7:00 p.m. Thursday, Oct. 6, 2011
Cornell Auditorium in Plaster Hall
Admission: free
2001
120 minutes
In this recent popular comedy, a group of young men attempt, with increasing frustration, to find the equipment and the “safe” place they need to watch a “cultural” (i.e., pornographic) film on video. Their quest takes them most of a day and all over Cairo. Though the film implies that the “cultural” film contains scenes with sexual content, the film itself has virtually none.

7:00 p.m. Thursday, Oct. 20, 2011
Cornell Auditorium in Plaster Hall
Admission: free
1958
86 minutes
This classic, early film by the most internationally acclaimed Egyptian director, Youssef Chahine, opened a new world of realism in Egyptian cinema with its gritty portrayal of rough life in and around the Cairo railway station, centering on a crippled street vendor (played by Chahine) and a beautiful lemonade seller.

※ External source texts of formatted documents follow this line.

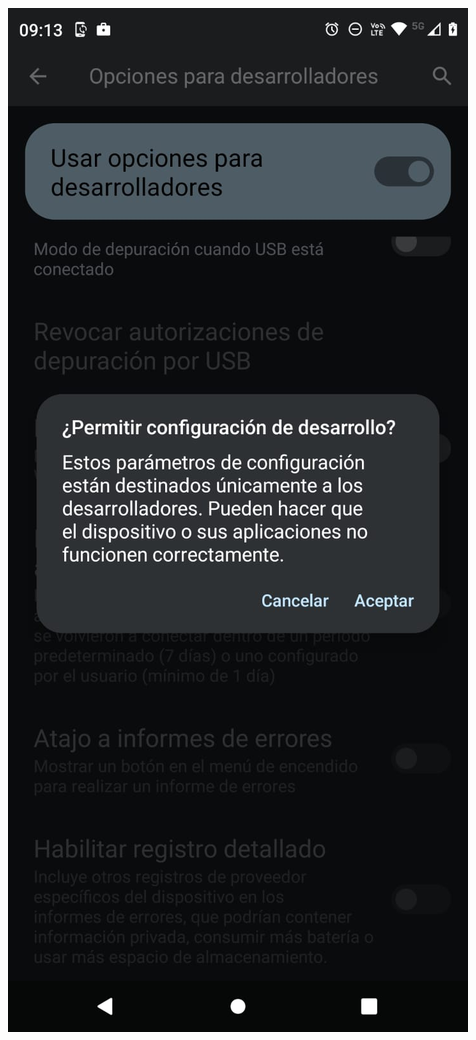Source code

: \begin{frame}
\begin{columns}
\begin{center}
\includegraphics[width=0.95\linewidth]{00_Configurar/PermitirHabiliarOpcionesDesarrollo.jpg}    
\end{center}
\end{columns}
\end{frame}



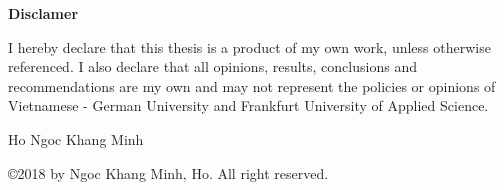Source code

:   {
  	\begin{center}
  		\Large
  		\bf Disclamer
  	\end{center}
  	{
  		\par
  		I hereby declare that this thesis is a product of my own work, unless otherwise
  		referenced. I also declare that all opinions, results, conclusions and recommendations are
  		my own and may not represent the policies or opinions of Vietnamese - German University and Frankfurt University of Applied Science. \par
  	}
  	\vspace{3cm}
  	\hspace{11cm}
  	Ho Ngoc Khang Minh
  	\cleardoublepage
  }	

\cleardoublepage

\pagestyle{plain}
\setcounter{page}{3}

\cleardoublepage %

\begin{center}
\vspace*{\fill}
\copyright 2018 by Ngoc Khang Minh, Ho. All right reserved.
\vspace*{\fill}
\end{center}



\cleardoublepage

7:00 p.m. Thursday, Oct. 27, 2011
Cornell Auditorium in Plaster Hall
Admission: free
1969
130 minutes
In what has been called “the best Egyptian film ever,” Youssef Chahine focuses on the struggles of the residents of a rural village against a wealthy, local landowner and government forces that want to deprive the farmers of their land in order to build an unnecessary road. This uncompromising film, which stands comparison with The Grapes of Wrath, features a range of rich characters caught in tragic situations, unforgettably and searingly portrayed.

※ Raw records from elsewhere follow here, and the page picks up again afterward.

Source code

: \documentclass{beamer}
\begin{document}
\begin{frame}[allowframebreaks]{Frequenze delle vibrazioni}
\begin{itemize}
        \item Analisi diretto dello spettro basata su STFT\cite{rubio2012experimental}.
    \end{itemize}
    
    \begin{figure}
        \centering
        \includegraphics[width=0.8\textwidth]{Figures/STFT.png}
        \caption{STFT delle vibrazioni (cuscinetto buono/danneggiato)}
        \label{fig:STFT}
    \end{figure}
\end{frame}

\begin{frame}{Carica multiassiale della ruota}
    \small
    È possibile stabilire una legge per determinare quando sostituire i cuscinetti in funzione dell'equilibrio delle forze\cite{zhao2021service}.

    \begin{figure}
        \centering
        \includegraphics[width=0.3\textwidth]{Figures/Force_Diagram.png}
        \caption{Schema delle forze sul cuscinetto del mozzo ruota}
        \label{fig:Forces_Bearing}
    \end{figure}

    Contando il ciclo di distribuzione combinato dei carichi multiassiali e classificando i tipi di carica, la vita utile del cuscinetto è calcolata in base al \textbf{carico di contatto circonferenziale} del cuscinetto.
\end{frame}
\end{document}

7:00 p.m. Tuesday, Nov. 1, 2011
Cornell Auditorium in Plaster Hall
Admission: free
1979
133 minutes
Marking the beginning of a later, somewhat autobiographical turn in Youssef Chahine’s career, this sensitive, humane, often touching and sometimes comic coming-of-age story follows a talented 18-year-old student who dreams of becoming a film actor in Hollywood while confronted with the daily realities of World War II in the cosmopolitan city of Alexandria.

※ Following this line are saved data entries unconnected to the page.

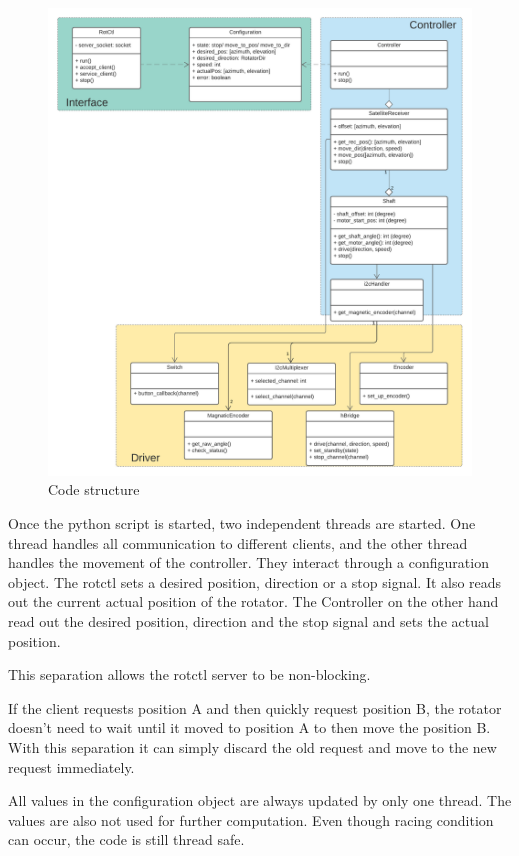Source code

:\begin{figure}[H]
	\centering
	\includegraphics[scale=0.5]{../art/SatelliteReceiver.pdf}
	\caption{Code structure}
	\label{Code_structure}
\end{figure}

Once the python script is started, two independent threads are started. One thread handles all communication to different clients, and the other thread handles the movement of the controller. They interact through a configuration object. The rotctl sets a desired position, direction or a stop signal. It also reads out the current actual position of the rotator. The Controller on the other hand read out the desired position, direction and the stop signal and sets the actual position.

This separation allows the rotctl server to be non-blocking.

If the client requests position A and then quickly request position B, the rotator doesn't need to wait until it moved to position A to then move the position B. With this separation it can simply discard the old request and move to the new request immediately.

All values in the configuration object are always updated by only one thread. The values are also not used for further computation. Even though racing condition can occur, the code is still thread safe.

7:00 p.m. Tuesday, Nov. 15, 2011
Cornell Auditorium in Plaster Hall
Admission: free
2006
162 minutes
The most widely known recent Egyptian film centers on the lives of residents of a once-elegant apartment building that has become a “haven for corruption, prostitution, drugs, fundamentalism and other distractions, creating a vibrant and complex picture of contemporary Egypt” (Facets).